§ PROBLEM REQUIREMENTS: Nothing may be dropped or added when the entries below are copied.

======== SUPPLIED MATERIAL ========

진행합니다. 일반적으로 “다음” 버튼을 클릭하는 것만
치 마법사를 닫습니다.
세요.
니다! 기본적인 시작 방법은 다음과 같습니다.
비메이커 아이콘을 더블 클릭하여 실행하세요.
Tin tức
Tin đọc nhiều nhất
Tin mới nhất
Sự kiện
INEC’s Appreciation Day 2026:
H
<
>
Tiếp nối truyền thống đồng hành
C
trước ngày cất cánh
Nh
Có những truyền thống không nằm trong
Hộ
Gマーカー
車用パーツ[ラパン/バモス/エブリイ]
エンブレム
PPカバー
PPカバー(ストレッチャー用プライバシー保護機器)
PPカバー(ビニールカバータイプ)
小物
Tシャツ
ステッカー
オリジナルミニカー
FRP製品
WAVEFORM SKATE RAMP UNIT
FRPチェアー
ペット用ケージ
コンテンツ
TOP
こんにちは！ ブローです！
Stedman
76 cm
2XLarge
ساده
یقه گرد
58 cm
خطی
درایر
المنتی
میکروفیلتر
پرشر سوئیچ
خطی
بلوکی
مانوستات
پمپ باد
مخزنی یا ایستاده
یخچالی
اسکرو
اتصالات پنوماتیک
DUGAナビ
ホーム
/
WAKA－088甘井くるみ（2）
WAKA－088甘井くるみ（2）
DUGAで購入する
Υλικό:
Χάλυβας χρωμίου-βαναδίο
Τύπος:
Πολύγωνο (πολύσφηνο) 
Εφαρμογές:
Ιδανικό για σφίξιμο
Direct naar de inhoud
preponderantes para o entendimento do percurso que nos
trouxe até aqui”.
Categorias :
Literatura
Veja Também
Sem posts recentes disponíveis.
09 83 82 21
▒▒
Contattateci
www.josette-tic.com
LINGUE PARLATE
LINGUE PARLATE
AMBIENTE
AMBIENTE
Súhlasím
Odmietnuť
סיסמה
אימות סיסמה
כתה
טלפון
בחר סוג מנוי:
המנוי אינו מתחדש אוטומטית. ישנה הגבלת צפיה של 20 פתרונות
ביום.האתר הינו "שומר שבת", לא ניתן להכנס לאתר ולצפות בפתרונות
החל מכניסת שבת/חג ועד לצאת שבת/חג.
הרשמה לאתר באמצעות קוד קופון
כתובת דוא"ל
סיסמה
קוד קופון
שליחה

========

§ EXERCISE ANSWER:
진행합니다. 일반적으로 “다음” 버튼을 클릭하는 것만
치 마법사를 닫습니다.
세요.
니다! 기본적인 시작 방법은 다음과 같습니다.
비메이커 아이콘을 더블 클릭하여 실행하세요.
Tin tức
Tin đọc nhiều nhất
Tin mới nhất
Sự kiện
INEC’s Appreciation Day 2026:
H
<
>
Tiếp nối truyền thống đồng hành
C
trước ngày cất cánh
Nh
Có những truyền thống không nằm trong
Hộ
Gマーカー
車用パーツ[ラパン/バモス/エブリイ]
エンブレム
PPカバー
PPカバー(ストレッチャー用プライバシー保護機器)
PPカバー(ビニールカバータイプ)
小物
Tシャツ
ステッカー
オリジナルミニカー
FRP製品
WAVEFORM SKATE RAMP UNIT
FRPチェアー
ペット用ケージ
コンテンツ
TOP
こんにちは！ ブローです！
Stedman
76 cm
2XLarge
ساده
یقه گرد
58 cm
خطی
درایر
المنتی
میکروفیلتر
پرشر سوئیچ
خطی
بلوکی
مانوستات
پمپ باد
مخزنی یا ایستاده
یخچالی
اسکرو
اتصالات پنوماتیک
DUGAナビ
ホーム
/
WAKA－088甘井くるみ（2）
WAKA－088甘井くるみ（2）
DUGAで購入する
Υλικό:
Χάλυβας χρωμίου-βαναδίο
Τύπος:
Πολύγωνο (πολύσφηνο) 
Εφαρμογές:
Ιδανικό για σφίξιμο
Direct naar de inhoud
preponderantes para o entendimento do percurso que nos
trouxe até aqui”.
Categorias :
Literatura
Veja Também
Sem posts recentes disponíveis.
09 83 82 21
▒▒
Contattateci
www.josette-tic.com
LINGUE PARLATE
LINGUE PARLATE
AMBIENTE
AMBIENTE
Súhlasím
Odmietnuť
סיסמה
אימות סיסמה
כתה
טלפון
בחר סוג מנוי:
המנוי אינו מתחדש אוטומטית. ישנה הגבלת צפיה של 20 פתרונות
ביום.האתר הינו "שומר שבת", לא ניתן להכנס לאתר ולצפות בפתרונות
החל מכניסת שבת/חג ועד לצאת שבת/חג.
הרשמה לאתר באמצעות קוד קופון
כתובת דוא"ל
סיסמה
קוד קופון
שליחה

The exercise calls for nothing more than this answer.